→ **The problem**:
Nothing but the pictures may be dropped; the rest of the listing is to be written out exactly.

Segment Start: Source information

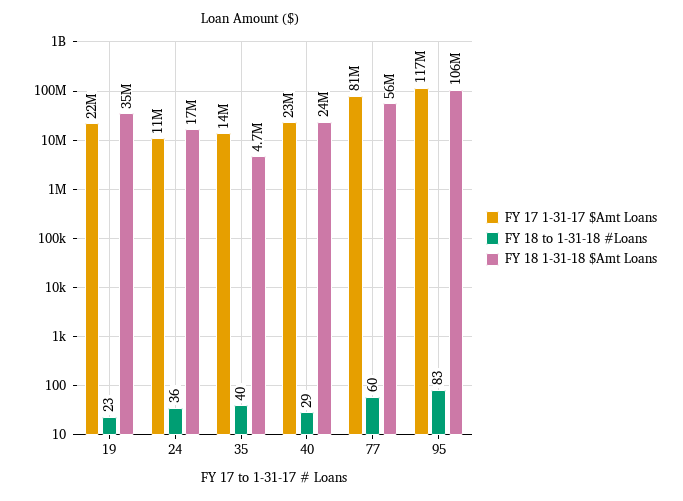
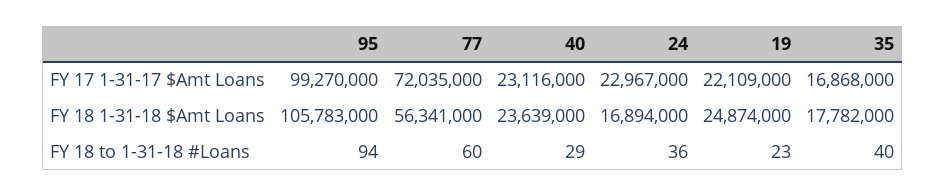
FY 18 1-31-18 $Amt Loans, 19: 35000000 -> 24874000
FY 17 1-31-17 $Amt Loans, 24: 11000000 -> 22967000
FY 17 1-31-17 $Amt Loans, 35: 14000000 -> 16868000
FY 18 1-31-18 $Amt Loans, 35: 4700000 -> 17782000
FY 17 1-31-17 $Amt Loans, 77: 81000000 -> 72035000
FY 17 1-31-17 $Amt Loans, 95: 117000000 -> 99270000
FY 18 to 1-31-18 #Loans, 95: 83 -> 94

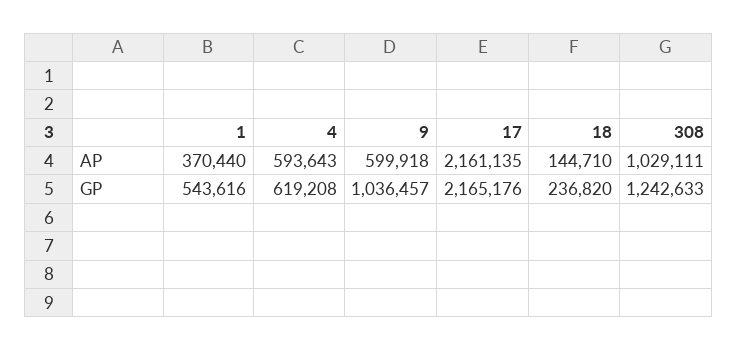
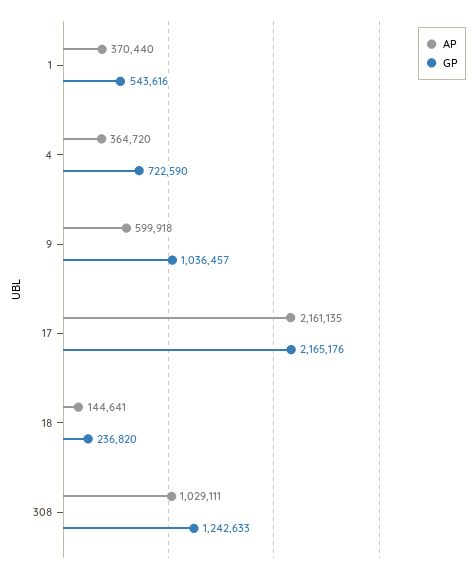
AP, 4: 593643 -> 364720
AP, 18: 144710 -> 144641
GP, 4: 619208 -> 722590

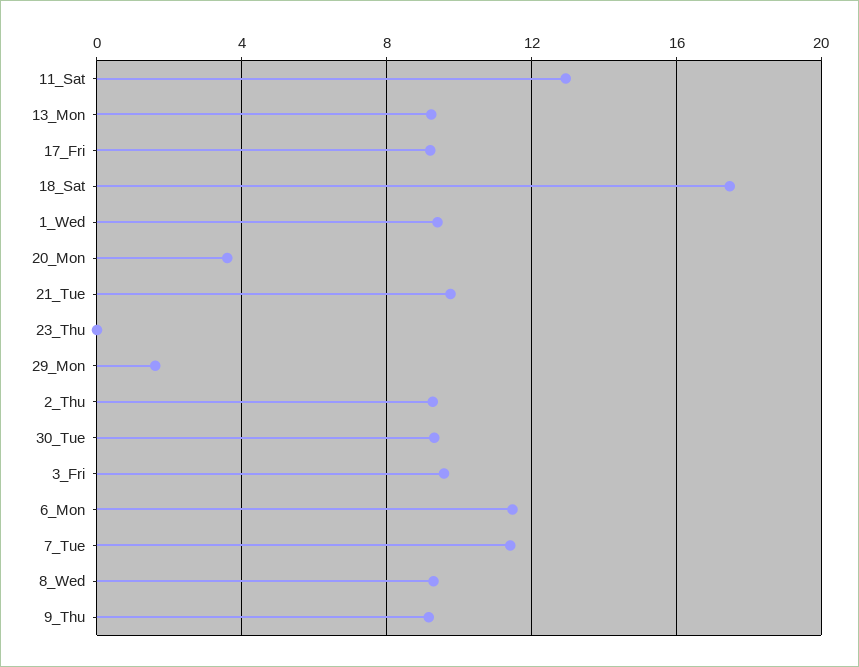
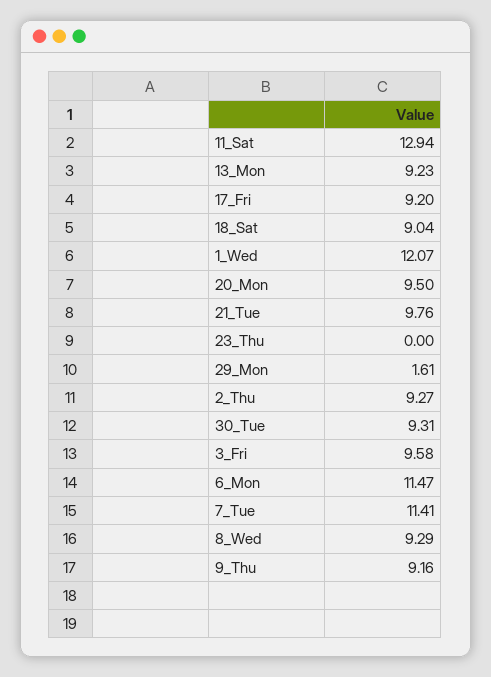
18_Sat: 17.5 -> 9.04
1_Wed: 9.5 -> 12.07
20_Mon: 3.5 -> 9.5

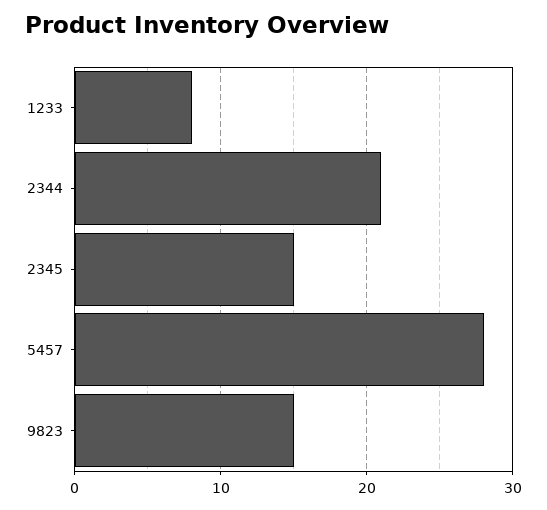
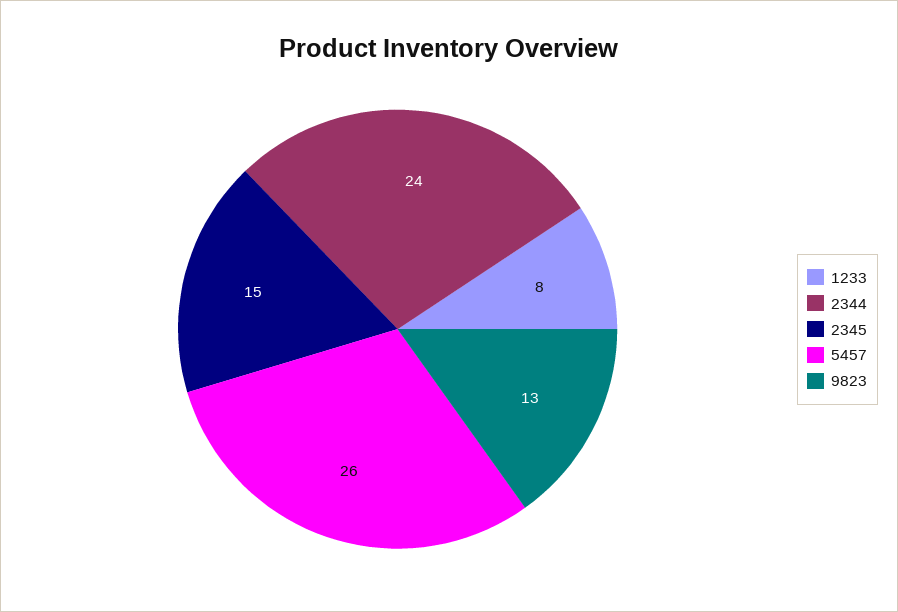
2344: 21 -> 24
5457: 28 -> 26
9823: 15 -> 13

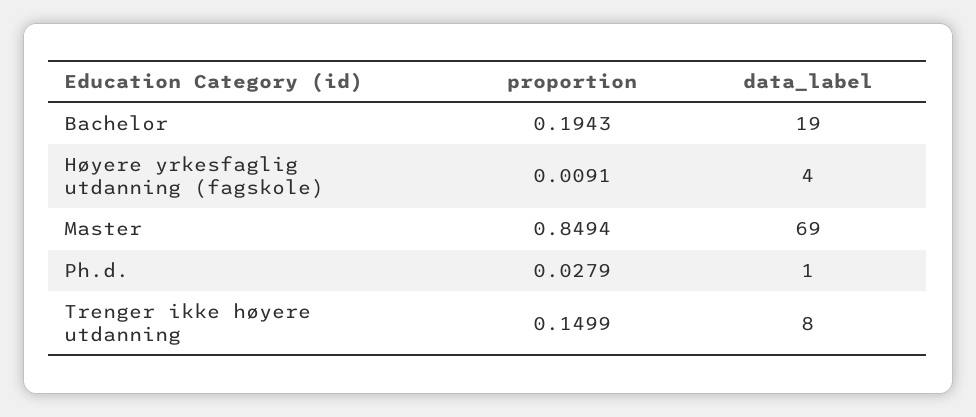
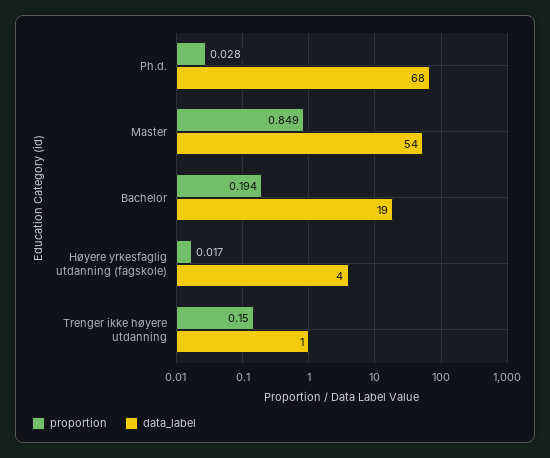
proportion, Høyere yrkesfaglig utdanning (fagskole): 0.0091 -> 0.017
data_label, Master: 69 -> 54
data_label, Ph.d.: 1 -> 68
data_label, Trenger ikke høyere utdanning: 8 -> 1

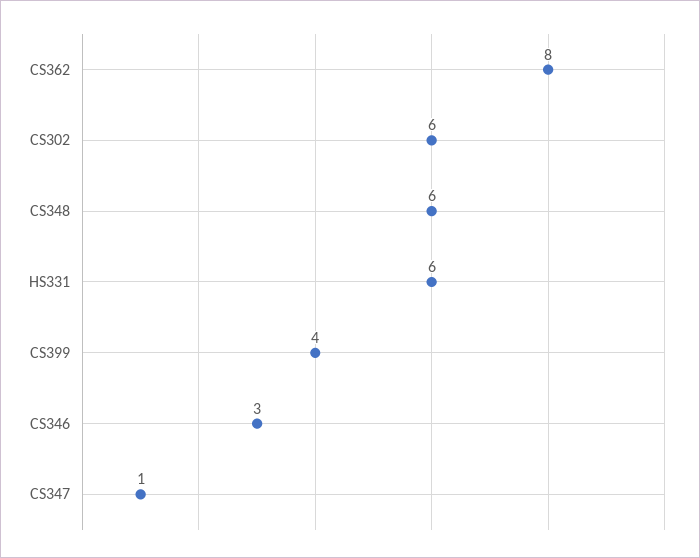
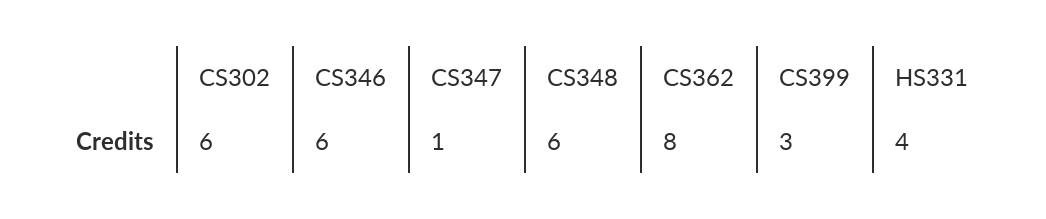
HS331: 6 -> 4
CS399: 4 -> 3
CS346: 3 -> 6

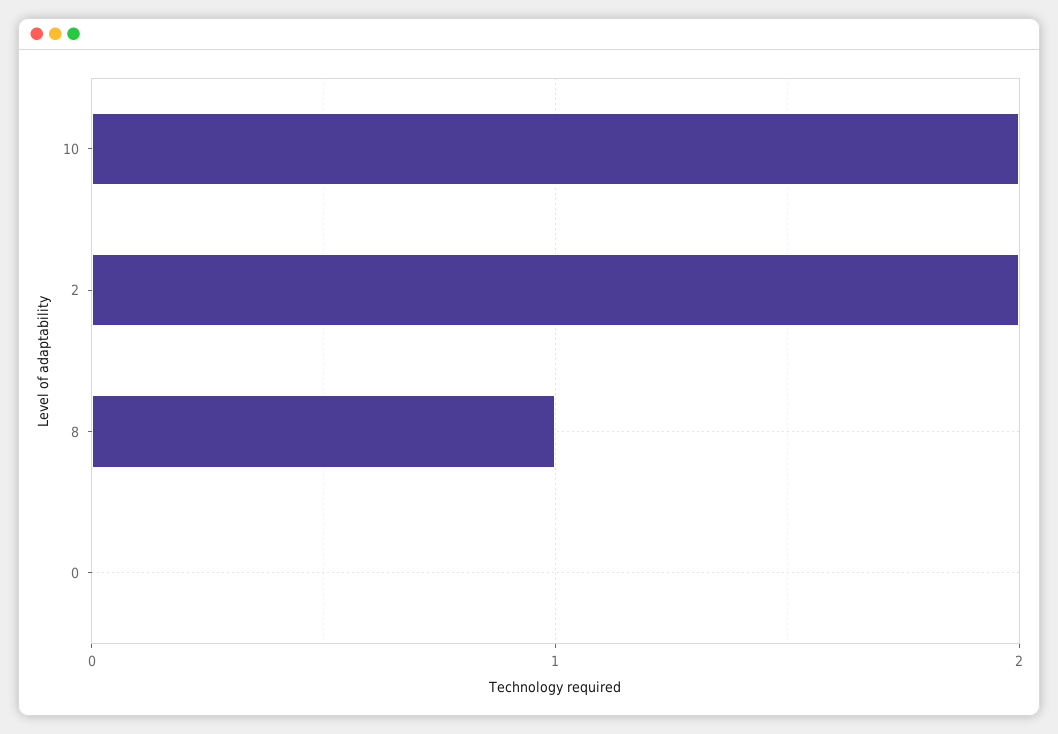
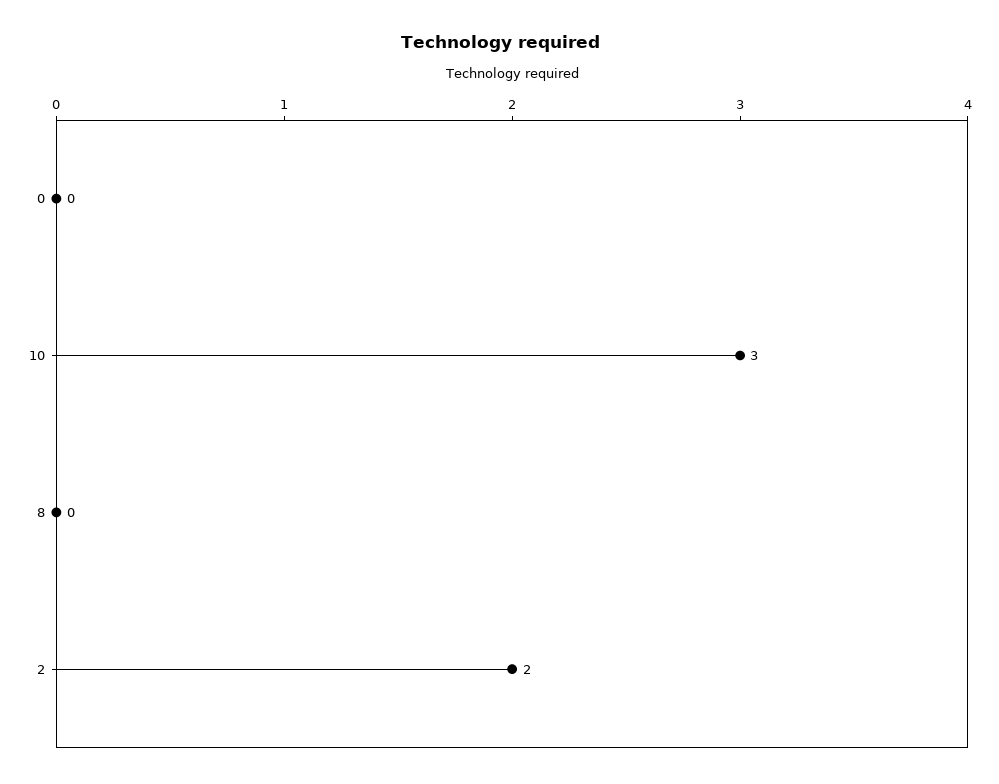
10: 2 -> 3
8: 1 -> 0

Segment End: Source information

→ **Your response**:
FY 18 1-31-18 $Amt Loans, 19: 35000000 -> 24874000
FY 17 1-31-17 $Amt Loans, 24: 11000000 -> 22967000
FY 17 1-31-17 $Amt Loans, 35: 14000000 -> 16868000
FY 18 1-31-18 $Amt Loans, 35: 4700000 -> 17782000
FY 17 1-31-17 $Amt Loans, 77: 81000000 -> 72035000
FY 17 1-31-17 $Amt Loans, 95: 117000000 -> 99270000
FY 18 to 1-31-18 #Loans, 95: 83 -> 94

AP, 4: 593643 -> 364720
AP, 18: 144710 -> 144641
GP, 4: 619208 -> 722590

18_Sat: 17.5 -> 9.04
1_Wed: 9.5 -> 12.07
20_Mon: 3.5 -> 9.5

2344: 21 -> 24
5457: 28 -> 26
9823: 15 -> 13

proportion, Høyere yrkesfaglig utdanning (fagskole): 0.0091 -> 0.017
data_label, Master: 69 -> 54
data_label, Ph.d.: 1 -> 68
data_label, Trenger ikke høyere utdanning: 8 -> 1

HS331: 6 -> 4
CS399: 4 -> 3
CS346: 3 -> 6

10: 2 -> 3
8: 1 -> 0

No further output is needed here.